The warning letter was sent to the company CEO in the United States. The firm’s Unit 8 facility received a Warning Letter on Nov. 5, 2019. In the current Warning Letter, FDA noted that this constitutes repeat deviations at multiple sites and recommended they hire qualified GMP consultants to assist them in coming into GMP compliance. The firm also received a Warning Letter in 2018 that cited failures in cleaning at the firm’s site in Morgantown, W.V.

The firm’s Unit 7 manufactures APIs. It provides one more example of firms cited for inadequate controls, including storage, of recovered solvents. Some of the solvents stored at the site are recovered at CMOs, one of which has been placed on U.S. Import alert and received a Warning Letter. Deficiencies include but are not limited to:

Inadequate cleaning of bulk storage tanks, including those for recovered solvents. The firm did not have adequate cleaning records for a number of non-dedicated bulk storage tanks and used the contents in numerous API processes. The firm admitted that cleaning, storage, and usage records for storage tanks were not documented or maintained prior to October 2019. The firm also stated that impurity profiles of recovered solvents were not performed during the initial evaluation of the solvent recovery CMOs.

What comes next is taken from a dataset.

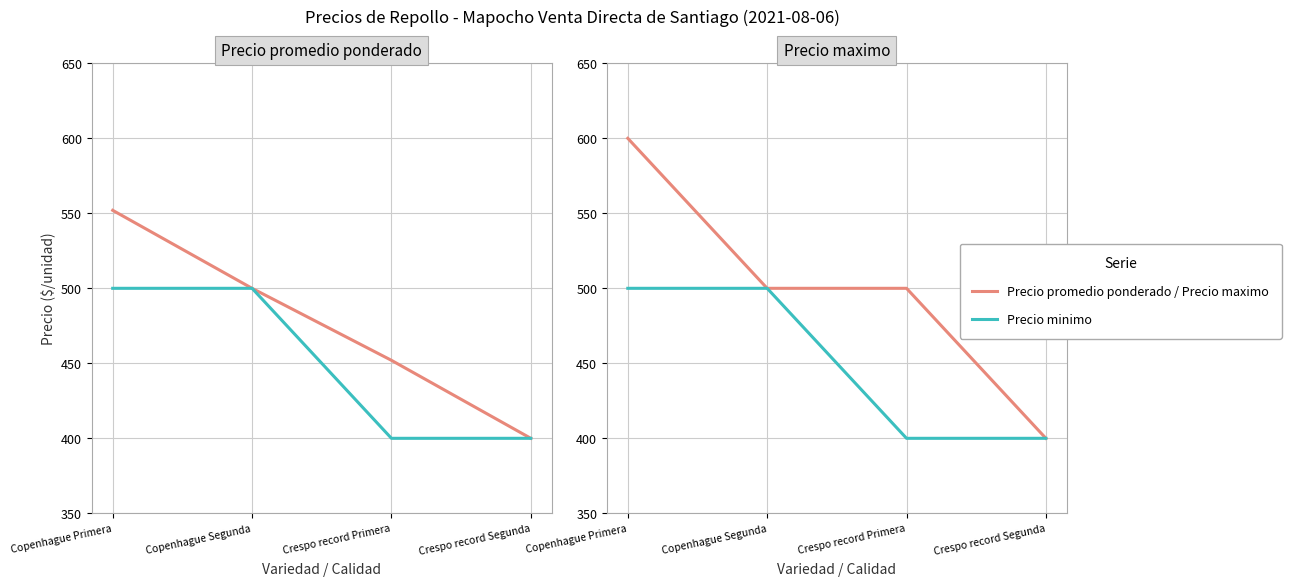

True or false: Precio promedio ponderado has more than 2 points higher than both neighbors.

False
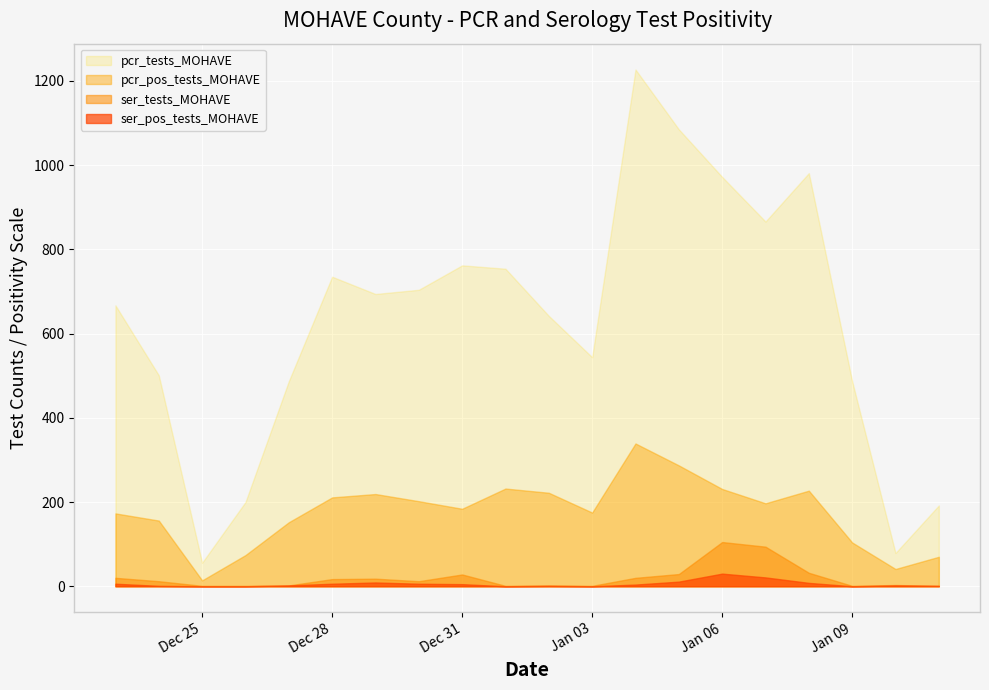

Where is the first local minimum for pcr_pos_tests_MOHAVE?

Dec 25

Inadequate cleaning and verification program for non-dedicated manufacturing and storage equipment. The method for assessment of cleaning validation was not adequately validated to be capable of detecting and quantitating impurities. The firm referred to corrective actions implemented in response to the November 5, 2019, Warning Letter. FDA stated they remain concerned with practices at the facility, particularly with regard to control of recovered solvents. The firm deemed the cleaning validation program adequate based on the absence of OOS investigations, lack of complaints, and undetected impurity testing. FDA reminded the firm this is not the case, i.e., that testing alone is insufficient to mitigate the potential contamination hazards they observed during the inspection.
The firm failed to implement procedures to evaluate and control impurity risks associated with solvents in the API operations. This included adequate testing of all incoming raw materials to confirm suitability, including establishing impurity profiles for solvents.